Ein weiterer wichtiger Stellhebel für die attraktive Gestaltung der bAV ist Flexibilität bezüglich der Auszahlungsoptionen. Zwei Drittel (66 Prozent) der Unternehmen gaben an, einen weitgehenden Auszahlungsmix bestehend aus Rente und Kapital oder Raten in ihrem modernsten Pensionsplan anzubieten. Damit sind Unternehmen auf dem richtigen Weg: Rund die Hälfte der Mitarbeitenden wünscht sich mehr Flexibilität bei den Auszahlungsmöglichkeiten (GBAS). Hier sind insbesondere intelligente Verrentungsmodelle gefragt, die bei einigen Unternehmen auch schon in die Tat umgesetzt sind.

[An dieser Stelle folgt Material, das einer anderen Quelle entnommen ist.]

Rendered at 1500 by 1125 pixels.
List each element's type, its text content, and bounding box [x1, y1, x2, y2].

Handlungsbedarf: bAV-Kommunikation und Financial Education

Aber was nützt das beste bAV-Angebot, wenn die Mitarbeitenden es nicht wahrnehmen oder aufgrund der oftmals hohen Komplexität nicht verstehen? Die Mehrheit der Unternehmen (71 Prozent) setzt bei der Kommunikation ihres bAV-Angebots auf klassische Kanäle wie E-Mail oder Print. Mit Blick auf die Zukunft gaben 34 Prozent der Unternehmen an, künftig auch auf Apps setzen zu wollen. Dem gegenüber steht die Sicht der Mitarbeitenden: Nur 25 Prozent der befragten Mitarbeitenden fühlen sich durch das Angebot ihres Unternehmens bei der Vorbereitung ihrer Rentenphase unterstützt – hier herrscht Handlungsbedarf. Hingegen fühlen sich unter den Mitarbeitenden, die regelmäßig Apps zur Verfolgung ihrer Altersversorgung nutzen, 84 Prozent gut unterstützt.

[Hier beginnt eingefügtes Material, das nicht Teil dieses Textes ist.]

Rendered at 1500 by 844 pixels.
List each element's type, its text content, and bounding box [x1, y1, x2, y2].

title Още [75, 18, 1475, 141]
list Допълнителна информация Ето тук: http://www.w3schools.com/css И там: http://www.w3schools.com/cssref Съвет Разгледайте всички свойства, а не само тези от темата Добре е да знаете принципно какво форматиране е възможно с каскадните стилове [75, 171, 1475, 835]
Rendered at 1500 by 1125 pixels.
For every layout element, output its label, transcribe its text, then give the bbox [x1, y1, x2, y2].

Unternehmen sind daher gut beraten, wenn sie auf eine onlinebasierte Kommunikation setzen, zum Beispiel via Apps. So ist das Potential der bAV sichtbarer für die Mitarbeitenden und sie werden über ihre Vorsorgeguthaben nicht nur einmal im Jahr per Kontoauszug informiert. Hinzu kommt der zunehmende Bedarf nach „Financial Education“, um insbesondere die hinter modernen, kapitalmarktbasierten Pensionsplänen stehenden Kapitalanlagekonzepte zu verstehen.